Sungai kecil berair jernih, areal persawahan, kebun salak, ladang warga, semua berselang-seling di sisi kanan dan kiri jalan. Nun jauh di bukit nan tinggi nampak jajaran pucuk-pucuk pinus yang melambai tertiup angin sore. Kupu-kupu kuning berterbangan di dan hingga di kuntum bunga-bunga liar. Derik serangga, gemericik air sungai, dan desau angin menemani perjalanan kami. Sesekali suara mesin pemotong kayu terdengar di kejauhan.
Jalan setapak sore ini agak licin, karena beberapa waktu sebelumnya hujan baru saja turun. Kami pun melangkah dengan perlahan. Setelah lima belas menit berjalan, gemuruh air terjun mulai terdengar di kejauhan. Kami mempercepat langkah.
Tanpa terasa kami mulai memasuki areal air terjun yang benar-benar masih alami. Saung-saung yang kurang terurus mulai menyambut kami. Sungai berair jernih dengan aliran yang deras lengkap dengan batu-batu besar seolah-olah memanggil untuk diarungi. “Wah harusnya kita bawa ban ya mbak, ini asyik buat river tubing,” kata Rossy.
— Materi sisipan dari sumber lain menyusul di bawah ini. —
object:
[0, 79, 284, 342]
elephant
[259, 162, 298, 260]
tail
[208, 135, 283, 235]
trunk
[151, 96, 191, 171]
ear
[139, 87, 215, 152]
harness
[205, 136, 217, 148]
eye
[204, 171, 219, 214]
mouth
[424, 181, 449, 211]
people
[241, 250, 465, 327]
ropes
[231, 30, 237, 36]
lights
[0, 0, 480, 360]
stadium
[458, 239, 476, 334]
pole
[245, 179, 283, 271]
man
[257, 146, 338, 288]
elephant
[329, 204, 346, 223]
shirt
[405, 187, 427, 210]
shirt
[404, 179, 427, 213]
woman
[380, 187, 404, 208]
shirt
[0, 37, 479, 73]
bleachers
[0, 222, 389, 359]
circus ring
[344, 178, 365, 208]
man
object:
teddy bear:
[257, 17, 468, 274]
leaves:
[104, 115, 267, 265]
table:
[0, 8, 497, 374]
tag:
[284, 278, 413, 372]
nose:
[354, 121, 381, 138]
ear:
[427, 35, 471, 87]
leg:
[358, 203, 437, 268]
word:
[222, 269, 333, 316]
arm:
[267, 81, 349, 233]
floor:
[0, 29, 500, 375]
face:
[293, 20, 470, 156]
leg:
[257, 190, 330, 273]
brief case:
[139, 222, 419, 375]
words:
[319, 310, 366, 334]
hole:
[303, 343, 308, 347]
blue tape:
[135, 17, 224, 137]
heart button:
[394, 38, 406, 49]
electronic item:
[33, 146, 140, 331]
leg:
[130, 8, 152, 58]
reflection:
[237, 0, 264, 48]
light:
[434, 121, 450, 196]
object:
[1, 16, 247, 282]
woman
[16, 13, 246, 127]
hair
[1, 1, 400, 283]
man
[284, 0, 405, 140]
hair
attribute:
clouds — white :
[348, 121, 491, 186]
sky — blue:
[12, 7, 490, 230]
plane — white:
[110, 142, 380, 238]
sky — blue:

Saya mengangguk mengiyakan.
Akhirnya air terjun setinggi kurang lebih 80 meter itupun nampak di depan mata. Namun pemandangan yang saya lihat kurang sempurna, sebab ada sebuah batu besar yang ditumbuhi pohon di atasnya. Akar-akar pohon tersebut menjuntai hingga ke tanah, seolah-olah menjadi tirai gerbang pembuka. Kami pun lantas menyibak akar-akar tersebut dan merayap di atas bebatuan yang berlumut menuju air terjun di balik batu. Salah satu sepupu saya, Ayub, malah langsung memanjat akar tersebut dan naik ke atas batu besar.
Setelah melalui sedikit perjuangan, akhirnya kami benar-benar tiba di bawah air terjun yang mengalir dengan deras dan mengeluarkan suara gemuruh tersebut. Air terjun yang dikenal dengan nama Curug Winong ini memiliki karakter yang unik. Air tidak langsung jatuh dari atas tebing menuju bawah, melainkan mengalir mengikuti lekuk batu yang ada di sepanjang tebing. Jika memiliki nyali tinggi, Anda bisa berjalan naik ke atas air terjun lewat dinding batu yang ada. Tapi harus berhati-hati. Sebab dinding batu tersebut sangat licin dan berkubik-kubik air menghujani Anda.
Sepertinya tempat ini sangat bagus digunakan untuk canyoning. Hanya saja semua alat harus disiapkan secara teliti dan matang. Saya perlu tali karnmantel yang panjang dan orang yang mau jadi pembuka jalan untuk mencari pohon besar di atas sana. Ah, sepertinya saya memang harus kembali kesini lagi dan mengajak partner in crime saya untuk gila-gilaan di air terjun ini. Ini mah Srigethuk nggak ada apa-apanya kalo buat canyoning #eh hahaha. Oya, di seberang sungai juga ada tempat lapang buat camping, asyik kan?
Besok-besok kalau ada kawan yang bertanya “Di Wonosobo tempat yang bagus buat main mana?”, saya pasti akan merekomendasikan Curug Winong ini. Janji!
wahh tulisan mu keren lis… terus berkarya…gali lebih luas tentang wonosobo
(K_chank)
Widiiiihhh..
Ya…tetep saja..gda aku,,, 🙁
Mantap jaya, kebetulan gadis saya aslinya ya Wonosobo. Kalau sowan ke rumah camer bisa sekalian mampir kemari, hehehe.
Ini kalau pakai mobil bisa sampai sejauh mana ya? Nuwun.
kerenn…nampak alami..
lokasinya sama kota wonosobo ke arah mana?